- Task to complete
Return all lines in the material below that contain "concurrency".

- Available data
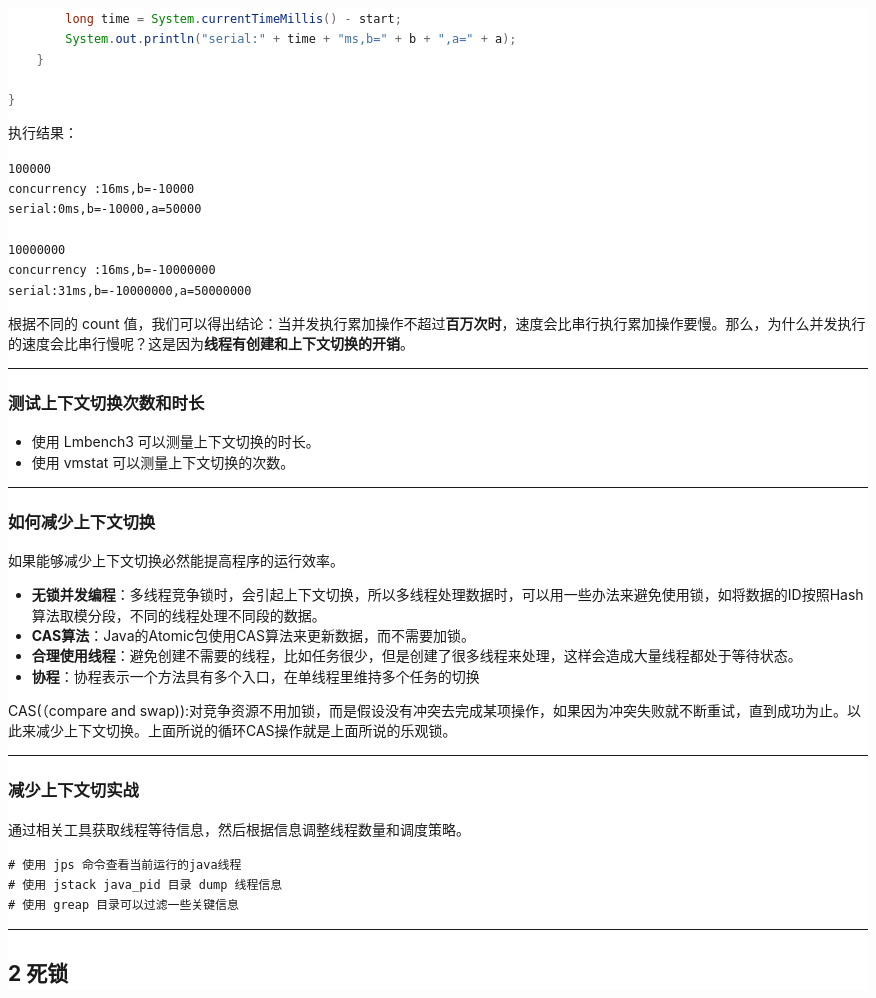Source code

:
 ```java
        long time = System.currentTimeMillis() - start;
        System.out.println("serial:" + time + "ms,b=" + b + ",a=" + a);
    }

}
```

执行结果：

```
100000
concurrency :16ms,b=-10000
serial:0ms,b=-10000,a=50000

10000000
concurrency :16ms,b=-10000000
serial:31ms,b=-10000000,a=50000000
```

根据不同的 count 值，我们可以得出结论：当并发执行累加操作不超过**百万次时**，速度会比串行执行累加操作要慢。那么，为什么并发执行的速度会比串行慢呢？这是因为**线程有创建和上下文切换的开销**。


---
### 测试上下文切换次数和时长

- 使用 Lmbench3 可以测量上下文切换的时长。
- 使用 vmstat 可以测量上下文切换的次数。

---
### 如何减少上下文切换

如果能够减少上下文切换必然能提高程序的运行效率。

- **无锁并发编程**：多线程竞争锁时，会引起上下文切换，所以多线程处理数据时，可以用一些办法来避免使用锁，如将数据的ID按照Hash算法取模分段，不同的线程处理不同段的数据。
- **CAS算法**：Java的Atomic包使用CAS算法来更新数据，而不需要加锁。
- **合理使用线程**：避免创建不需要的线程，比如任务很少，但是创建了很多线程来处理，这样会造成大量线程都处于等待状态。
- **协程**：协程表示一个方法具有多个入口，在单线程里维持多个任务的切换

CAS(（compare and swap)):对竞争资源不用加锁，而是假设没有冲突去完成某项操作，如果因为冲突失败就不断重试，直到成功为止。以此来减少上下文切换。上面所说的循环CAS操作就是上面所说的乐观锁。

---
### 减少上下文切实战

通过相关工具获取线程等待信息，然后根据信息调整线程数量和调度策略。

```
# 使用 jps 命令查看当前运行的java线程
# 使用 jstack java_pid 目录 dump 线程信息
# 使用 greap 目录可以过滤一些关键信息
```

---
## 2 死锁
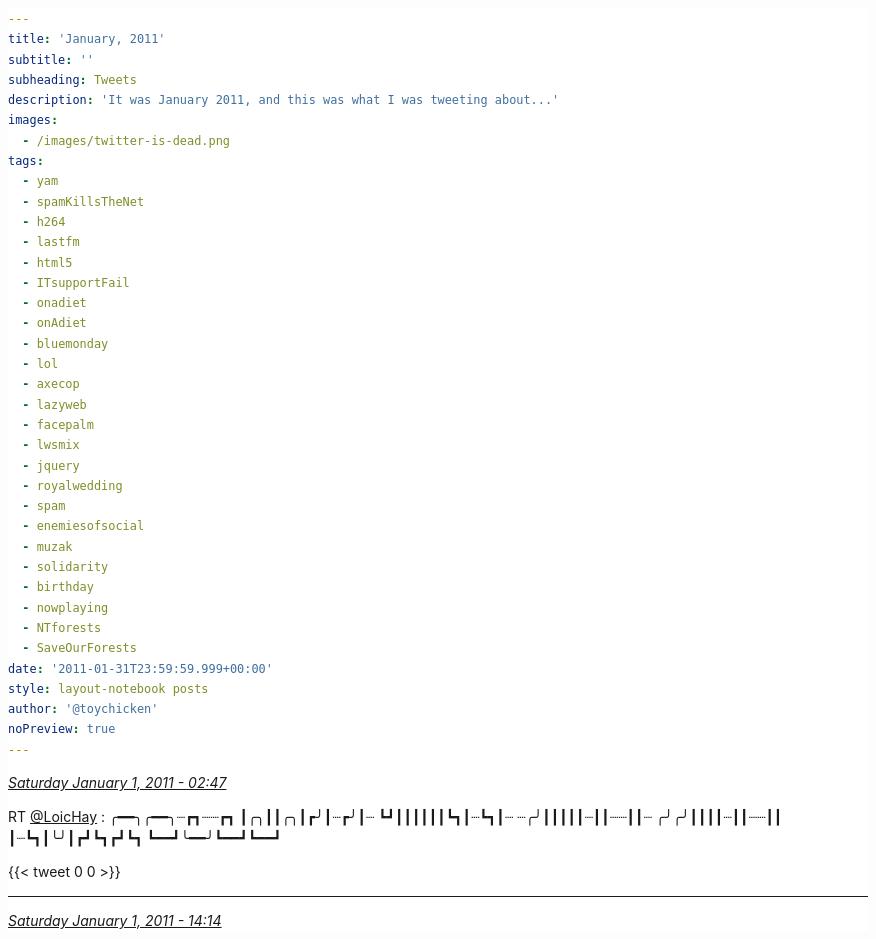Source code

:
 ```yaml
---
title: 'January, 2011'
subtitle: ''
subheading: Tweets
description: 'It was January 2011, and this was what I was tweeting about...'
images:
  - /images/twitter-is-dead.png
tags:
  - yam
  - spamKillsTheNet
  - h264
  - lastfm
  - html5
  - ITsupportFail
  - onadiet
  - onAdiet
  - bluemonday
  - lol
  - axecop
  - lazyweb
  - facepalm
  - lwsmix
  - jquery
  - royalwedding
  - spam
  - enemiesofsocial
  - muzak
  - solidarity
  - birthday
  - nowplaying
  - NTforests
  - SaveOurForests
date: '2011-01-31T23:59:59.999+00:00'
style: layout-notebook posts
author: '@toychicken'
noPreview: true
---
```


<p><a id="21034651015454721" href="#21034651015454721"><em title="2011-01-01T02:47:06.000+00:00">Saturday January 1, 2011 - 02:47</em></a></p>
      
RT [@LoicHay](https://twitter.com/@LoicHay) : ╭━━╮╭━━╮┈┏┓┈┈┏┓ ┃╭╮┃┃╭╮┃┏╯┃┈┏╯┃┈ ┗┛┃┃┃┃┃┃┗┓┃┈┗┓┃┈ ┈╭╯┃┃┃┃┃┈┃┃┈┈┃┃┈ ╭╯╭╯┃┃┃┃┈┃┃┈┈┃┃ ┃┈┗┓┃╰╯┃┏┛┗┓┏┛┗┓ ┗━━┛╰━━╯┗━━┛┗━━┛

{{< tweet 0 0 >}}

---

<p><a id="21207547276951552" href="#21207547276951552"><em title="2011-01-01T14:14:07.000+00:00">Saturday January 1, 2011 - 14:14</em></a></p>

- Exercise answer
concurrency :16ms,b=-10000
concurrency :16ms,b=-10000000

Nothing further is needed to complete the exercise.